Un « testing » note que les femmes ont en moyenne 22 % de chances en moins de se voir proposer un entretien d’embauche pour un métier considéré comme « masculin ».
Une femme qui postule à un emploi considéré comme typiquement masculin, tel que celui de mécanicien automobile, a 22 % de chances en moins par rapport à un homme, à compétences et qualifications égales, de se voir proposer un entretien d’embauche, selon un « testing » rendu public lundi. Cette inégalité des chances atteint même 35 % pour un poste de chauffeur-livreur, selon cette étude réalisée après de 451 employeurs d’Île-de-France avec le concours de l’Observatoire des discriminations de la Sorbonne.
« Ce sont des chiffres énormes ! Et encore, c’est la partie émergée de l’iceberg, car nous n’avons pas testé ce qui se passerait ensuite, pendant l’entretien d’embauche », a commenté Anne-Cécile Mailfert, présidente de la Fondation des femmes, à l’origine de ce testing. Pour lutter contre la persistance des inégalités, « nous disons habituellement aux femmes qu’elles doivent se battre pour un meilleur salaire, pour pouvoir travailler à temps plein, et pour aller vers d’autres métiers que ceux, peu valorisés et mal payés, où elles sont souvent cantonnées », rappelle la militante féministe. « Or, il y a de vrais obstacles à leur entrée dans des univers professionnels où on ne les attend pas », relève-t-elle.
« Sexisme bienveillant »
Les auteurs de l’étude ont répondu à 451 offres d’emploi : 173 pour un poste de chauffeur-livreur, 185 pour un emploi de mécanicien automobile et 93 pour un poste de jardinier – des secteurs où les patrons peinent à recruter. À chaque offre, ils ont répondu en envoyant les CV de deux demandeurs d’emploi fictifs, Julie et Thomas (en veillant à que le dossier de Julie parvienne en premier au recruteur). Les deux candidats ont le même âge, des diplômes et des expériences professionnelles similaires. Pourtant, Thomas a été recontacté en vue d’un entretien par 168 entreprises ou collectivités, et Julie par 131 seulement.
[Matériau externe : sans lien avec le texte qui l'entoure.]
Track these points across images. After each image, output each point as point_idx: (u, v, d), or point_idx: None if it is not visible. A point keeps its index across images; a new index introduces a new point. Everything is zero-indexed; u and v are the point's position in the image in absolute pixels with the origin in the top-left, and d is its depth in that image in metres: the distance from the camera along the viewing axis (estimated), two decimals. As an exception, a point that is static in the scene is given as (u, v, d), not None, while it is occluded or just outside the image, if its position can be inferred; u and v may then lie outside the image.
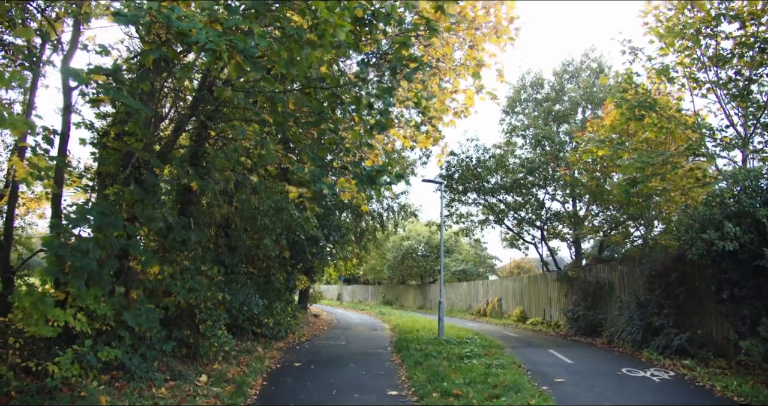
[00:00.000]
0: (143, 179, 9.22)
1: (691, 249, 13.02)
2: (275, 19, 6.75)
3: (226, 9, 6.58)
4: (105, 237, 8.14)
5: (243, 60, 6.23)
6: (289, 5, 7.17)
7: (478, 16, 12.22)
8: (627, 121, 15.97)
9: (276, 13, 6.79)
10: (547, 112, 29.53)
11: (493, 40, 12.48)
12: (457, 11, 11.98)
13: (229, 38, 5.95)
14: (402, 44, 9.33)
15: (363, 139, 11.31)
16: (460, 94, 14.51)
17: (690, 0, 14.84)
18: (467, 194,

Cette différence peut s’expliquer en partie par une forme de « sexisme bienveillant », selon Anne-Cécile Mailfert : les employeurs écarteraient les candidates pour les « protéger » de tâches pénibles ou du sexisme supposé de leurs futurs collègues masculins. Mais ce type de discrimination repose surtout sur des stéréotypes, comme l’idée que les femmes auraient moins de force physique que les hommes, ajoute-t-elle. La prochaine étape « consistera au lancement de poursuites judiciaires », de telles discriminations à l’embauche en fonction du sexe étant passibles de trois ans de prison et 45 000 euros d’amende, a averti la Fondation, qui a lancé un appel à témoignages.